Extrait du document:

-*-

Monos de Alejandro Landes

Sans pouvoir reprendre notre souffle, nous passons à la salle 500, pour découvrir Monos, évènement, attendu depuis quelque temps par les scrutateurs de nouveaux talents, qui sera distribué par la société Le Pacte en 2020. Multi production entre la Colombie, l’Uruguay, l’Allemagne, l’Argentine, le Danemark, les Etats-Unis, les Pays-Bas, la Suisse et la Suède (à vos souhaits), le film nous entraîne dans une montagne perdue en Amérique Latine (le lieu n’est pas clairement situé), où un groupe d’adolescents s’entraînent pour le compte de L’organisation, devant garder en vie et surveiller une otage Américaine, la Doctora, ainsi qu’une vache laitière. Dans ce monde refermé sur lui-même, les tensions inhérentes à ce type de situation ne tarderont pas à faire surface, entraînant le film dans plusieurs directions nous ramenant à pas mal de grandes œuvres du cinéma ou de la littérature. Avec son groupe de jeunes adolescents livrés à  eux-mêmes dans une situation par nature hostile, la violence ne tardera pas à faire surface, rappelant tout autant Sa majesté des mouches, que le Au cœur des ténèbres de Joseph Conrad (et par conséquent le Apocalypse Now de Coppola). De glorieuses références plutôt bien digérées, dans ce qui s’apparente avant tout à une expérience de cinéma voulue la plus immersive possible, et où le contexte importe finalement moins que la mise en scène sensitive, bien servie par une photographie proprement hallucinante de pureté. Avec ses mouvements de caméra gracieux restituant parfaitement les tensions grandissantes ainsi que la sensualité des corps, pouvant même rappeler le travail de Claire Denis, par exemple sur Beau travail. Mais ces références auxquelles on pense ne se révèlent jamais écrasantes, cohérentes par rapport au récit assez abstrait, dans un conflit assez opaque. Si pour certains, le rythme un peu lent du début et ce manque de repères ont pu s’avérer quelque peu rédhibitoires, pour les autres, le résultat s’est apparenté à du cinéma pur, où les visions mystiques de la seconde partie, et les quelques scènes violentes, ont réussi à nous donner notre dose d’images fortes pour la journée. Pour l’auteur de ces lignes, le meilleur film vu pour le moment pour cette édition (on espère évidemment qu’il y en aura d’autres encore supérieurs).

-*-

Données sources
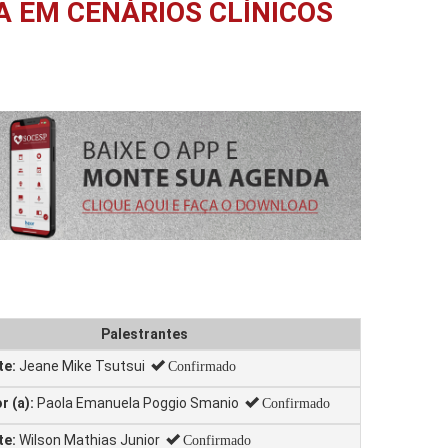
 EM CENÁRIOS CLÍNICOS
Palestrantes
te:
Jeane Mike Tsutsui
Confirmado
 (a):
Paola Emanuela Poggio Smanio
Confirmado
te:
Wilson Mathias Junior
Confirmado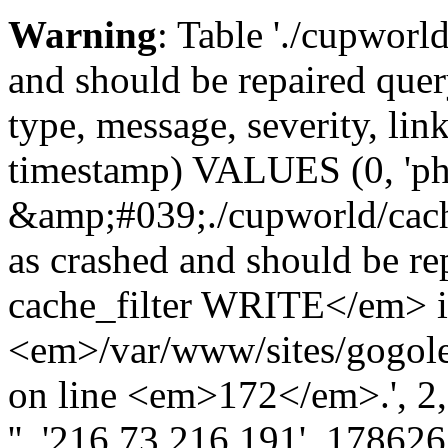
Warning
: Table './cupworl
and should be repaired qu
type, message, severity, link
timestamp) VALUES (0, 'ph
&amp;#039;./cupworld/cach
as crashed and should be 
cache_filter WRITE</em> 
<em>/var/www/sites/gogole
on line <em>172</em>.', 2, '
'', '216.73.216.191', 17862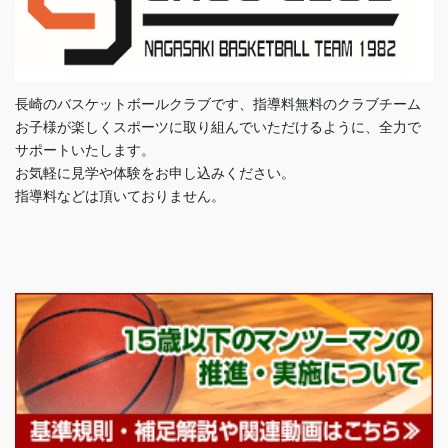
長崎のバスケットボールクラブです、指導料無料のクラブチーム
お子様が楽しくスポーツに取り組んでいただけるように、全力で
サポートいたします。
お気軽に見学や体験をお申し込みください。
指導料などは頂いておりません。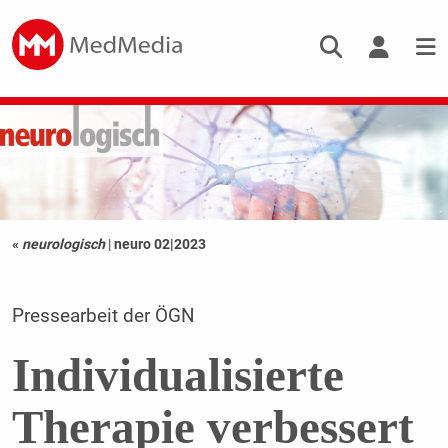
«
neurologisch
|
neuro 02|2023
Pressearbeit der ÖGN
Individualisierte
Therapie verbessert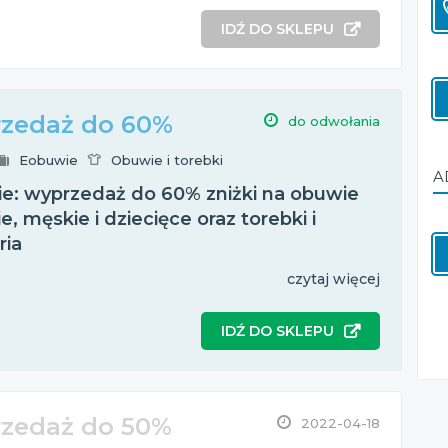
IDŹ DO SKLEPU
zedaż do 60%
do odwołania
Eobuwie
Obuwie i torebki
A
e: wyprzedaż do 60% zniżki na obuwie
, męskie i dziecięce oraz torebki i
ria
czytaj więcej
IDŹ DO SKLEPU
zedaż do 50%
2022-04-18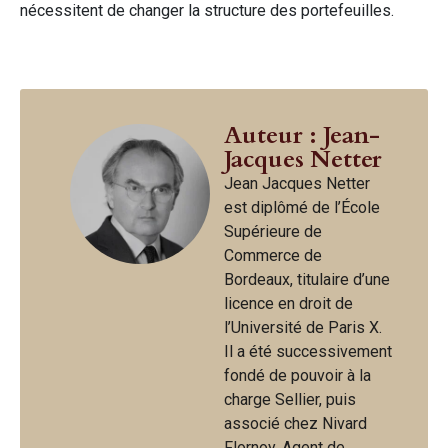
nécessitent de changer la structure des portefeuilles.
Auteur : Jean-
Jacques Netter
Jean Jacques Netter
est diplômé de l’École
Supérieure de
Commerce de
Bordeaux, titulaire d’une
licence en droit de
l’Université de Paris X.
Il a été successivement
fondé de pouvoir à la
charge Sellier, puis
associé chez Nivard
Flornoy, Agent de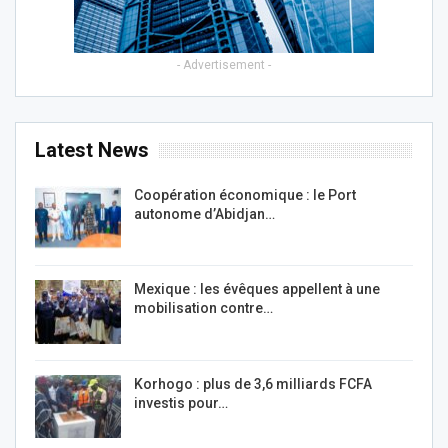
- Advertisement -
Latest News
Coopération économique : le Port
autonome d’Abidjan…
Mexique : les évêques appellent à une
mobilisation contre…
Korhogo : plus de 3,6 milliards FCFA
investis pour…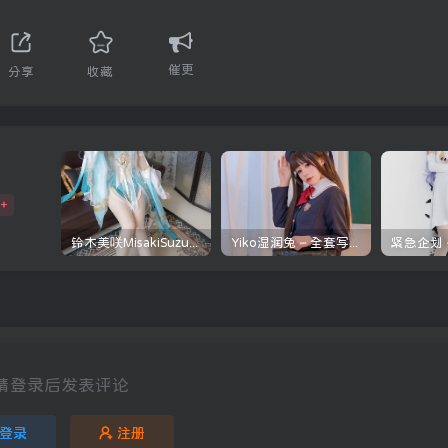
催更
分享
收藏
W+
铃木美咲MisakiSuzuki – 合集 366套 342GB
Yiko湿润兔 – 全套写真作品集 290套 381GB
请登录后发表评论
登录
注册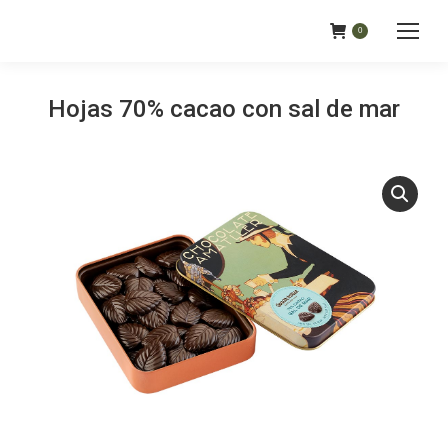
0
Hojas 70% cacao con sal de mar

-*-

Consigne: D'après la critique de Monos, quelle société va distribuer le film en 2020 ?

Réponse finale: La société Le Pacte.